Вслед за монахами слова молитвы повторяла старуха в грубом тканом рубище и с посохом в руке. Она стояла на детской площадке, прислонившись к скрипучим покосившимся качелям, прямо под объективом одной из бдительных камер, установленных в районе, отчего один из мониторов центрального наблюдательного пункта мерцал слабыми помехами. Бабушка размашисто крестилась всякий раз, когда видела колыхающееся бесплотное тело души, отлетающее ввысь. С каждым крестным знамением к ее ногам падала слезинка, рожденная большими глазами богомолицы.
— Это что еще за?.. — изумленно пробормотал оператор пункта слежения майор Еремеев, заступивший на дежурство на следующее утро. Он знал, что камера № 138 давала вчера помехи. Специалисты из технического отдела ФСБ проверили ее, никакой поломки не обнаружили, и помехи прекратились. Теперь же Еремеев, не веря своим глазам, вглядывался в изображение на мониторе.
— Вроде ж не было… — неуверенно сказал он себе, после чего вывел на большой экран запись, сделанную 138-й камерой сутки назад. — Ну дела! — с восторженным испугом произнес он, сравнив изображения.
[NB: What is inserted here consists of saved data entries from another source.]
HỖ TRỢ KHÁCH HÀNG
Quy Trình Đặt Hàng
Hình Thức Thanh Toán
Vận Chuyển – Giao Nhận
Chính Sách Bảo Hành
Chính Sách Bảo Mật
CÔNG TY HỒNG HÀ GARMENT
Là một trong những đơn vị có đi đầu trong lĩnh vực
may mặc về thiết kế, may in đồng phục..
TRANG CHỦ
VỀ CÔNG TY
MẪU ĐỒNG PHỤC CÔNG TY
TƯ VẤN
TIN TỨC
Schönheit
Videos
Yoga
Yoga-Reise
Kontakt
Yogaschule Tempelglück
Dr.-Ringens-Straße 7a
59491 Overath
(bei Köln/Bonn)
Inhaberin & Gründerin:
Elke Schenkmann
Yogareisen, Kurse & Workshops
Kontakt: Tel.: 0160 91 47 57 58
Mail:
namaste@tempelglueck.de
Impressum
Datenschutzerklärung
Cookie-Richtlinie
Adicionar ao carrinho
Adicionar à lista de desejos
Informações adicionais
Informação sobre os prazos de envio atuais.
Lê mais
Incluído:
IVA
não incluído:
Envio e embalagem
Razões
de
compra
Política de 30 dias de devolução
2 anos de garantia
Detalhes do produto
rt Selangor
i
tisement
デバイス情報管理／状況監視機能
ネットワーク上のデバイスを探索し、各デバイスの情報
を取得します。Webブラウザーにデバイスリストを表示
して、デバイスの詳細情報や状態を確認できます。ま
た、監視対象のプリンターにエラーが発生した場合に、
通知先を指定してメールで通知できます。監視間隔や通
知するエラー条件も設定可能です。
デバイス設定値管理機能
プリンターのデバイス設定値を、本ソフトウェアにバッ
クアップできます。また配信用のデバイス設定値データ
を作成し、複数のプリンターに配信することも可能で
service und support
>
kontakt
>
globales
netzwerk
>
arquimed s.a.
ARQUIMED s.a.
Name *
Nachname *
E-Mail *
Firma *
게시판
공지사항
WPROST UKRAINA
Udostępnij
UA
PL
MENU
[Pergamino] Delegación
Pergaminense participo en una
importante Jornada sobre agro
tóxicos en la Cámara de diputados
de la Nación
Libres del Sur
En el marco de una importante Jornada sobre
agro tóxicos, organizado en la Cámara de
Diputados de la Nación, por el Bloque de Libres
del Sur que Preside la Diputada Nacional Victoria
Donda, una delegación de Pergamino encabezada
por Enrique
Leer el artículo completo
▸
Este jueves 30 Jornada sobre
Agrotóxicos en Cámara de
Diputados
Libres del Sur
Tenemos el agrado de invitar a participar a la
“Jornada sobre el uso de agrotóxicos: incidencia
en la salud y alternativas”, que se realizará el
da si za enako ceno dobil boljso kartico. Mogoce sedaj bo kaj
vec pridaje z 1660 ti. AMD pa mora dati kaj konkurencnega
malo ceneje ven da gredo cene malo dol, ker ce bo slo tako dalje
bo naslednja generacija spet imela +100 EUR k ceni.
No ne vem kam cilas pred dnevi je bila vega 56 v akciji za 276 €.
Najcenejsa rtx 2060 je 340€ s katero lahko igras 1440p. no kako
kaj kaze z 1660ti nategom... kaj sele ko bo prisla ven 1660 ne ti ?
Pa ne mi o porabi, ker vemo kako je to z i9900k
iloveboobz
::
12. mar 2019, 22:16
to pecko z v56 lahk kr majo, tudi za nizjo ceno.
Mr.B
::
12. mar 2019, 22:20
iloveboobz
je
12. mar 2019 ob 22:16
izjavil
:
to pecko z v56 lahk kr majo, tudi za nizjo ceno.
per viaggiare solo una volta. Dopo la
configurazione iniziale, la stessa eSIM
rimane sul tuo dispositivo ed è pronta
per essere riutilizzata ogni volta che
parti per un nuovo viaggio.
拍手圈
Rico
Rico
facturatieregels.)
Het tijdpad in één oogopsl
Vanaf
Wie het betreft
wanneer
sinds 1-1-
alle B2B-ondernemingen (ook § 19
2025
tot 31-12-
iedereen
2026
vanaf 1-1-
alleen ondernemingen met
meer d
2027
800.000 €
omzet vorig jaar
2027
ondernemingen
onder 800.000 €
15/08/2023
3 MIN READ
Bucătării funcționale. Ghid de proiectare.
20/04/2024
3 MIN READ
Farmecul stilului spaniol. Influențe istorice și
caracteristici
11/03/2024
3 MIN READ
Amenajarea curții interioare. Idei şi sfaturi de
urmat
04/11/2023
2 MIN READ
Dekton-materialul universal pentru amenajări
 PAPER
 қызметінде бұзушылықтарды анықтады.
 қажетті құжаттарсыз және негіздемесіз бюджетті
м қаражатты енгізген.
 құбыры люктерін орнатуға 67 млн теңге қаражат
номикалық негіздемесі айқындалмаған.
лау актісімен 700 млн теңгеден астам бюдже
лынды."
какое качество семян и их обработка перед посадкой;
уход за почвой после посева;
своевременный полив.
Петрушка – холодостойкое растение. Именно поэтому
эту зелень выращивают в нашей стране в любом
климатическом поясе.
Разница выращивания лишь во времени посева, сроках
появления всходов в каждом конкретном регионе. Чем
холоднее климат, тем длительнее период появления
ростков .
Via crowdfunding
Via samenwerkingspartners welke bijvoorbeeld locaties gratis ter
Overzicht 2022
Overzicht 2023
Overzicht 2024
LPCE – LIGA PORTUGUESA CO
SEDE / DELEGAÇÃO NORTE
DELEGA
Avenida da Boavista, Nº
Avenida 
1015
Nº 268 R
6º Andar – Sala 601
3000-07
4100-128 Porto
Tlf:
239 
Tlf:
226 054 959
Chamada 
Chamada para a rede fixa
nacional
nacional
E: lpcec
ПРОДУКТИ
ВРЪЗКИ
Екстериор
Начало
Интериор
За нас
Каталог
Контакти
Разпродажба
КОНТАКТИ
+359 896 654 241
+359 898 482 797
И потянулся к телефону, чтобы сообщить о своем открытии.
Рядом с качелями, стоявшими на детской площадке во дворе 16-го дома по улице Аргуновская, Еремеев отчетливо видел небольшую россыпь луговых цветов, непостижимым образом выросших за ночь прямо на гравии.
ПОВЕСТВОВАНИЕ ВОСЕМЬДЕСЯТ ШЕСТОЕ
И Васютин совершил ошибку.
«Что там может быть внутри этого ангелочка? — думал он, вглядываясь в девчушку. — Ей лет семь, не больше… Что она пережила? Детские обиды и радости, да и тех — совсем немного. Ну, может, ссору отца с матерью или пожар… Риск есть, конечно. Что ж, будем рисковать», — решил Кирилл. Помолившись, он сжал в руке нательный крест. Истово повторяя имена сына и жены, Васютин прыгнул на двадцать девятую плитку, надеясь тут же, одним могучим рывком вырваться из вязких объятий прошлой жизни деревенской девчушки.
Что-то белое, яркое и обжигающее наотмашь ударило его, разом завладев сознанием подполковника еще до того, как его ноги опустились на плитку. На этот раз никакой череды картинок и эмоций не было. События одного-единственного дня из жизни этой девочки целиком заполнили Васютина, разлившись в нем смертельным ужасом. Невыносимо медленные, тягучие, они были сотканы из огромного страха и безнадежных молитв ребенка.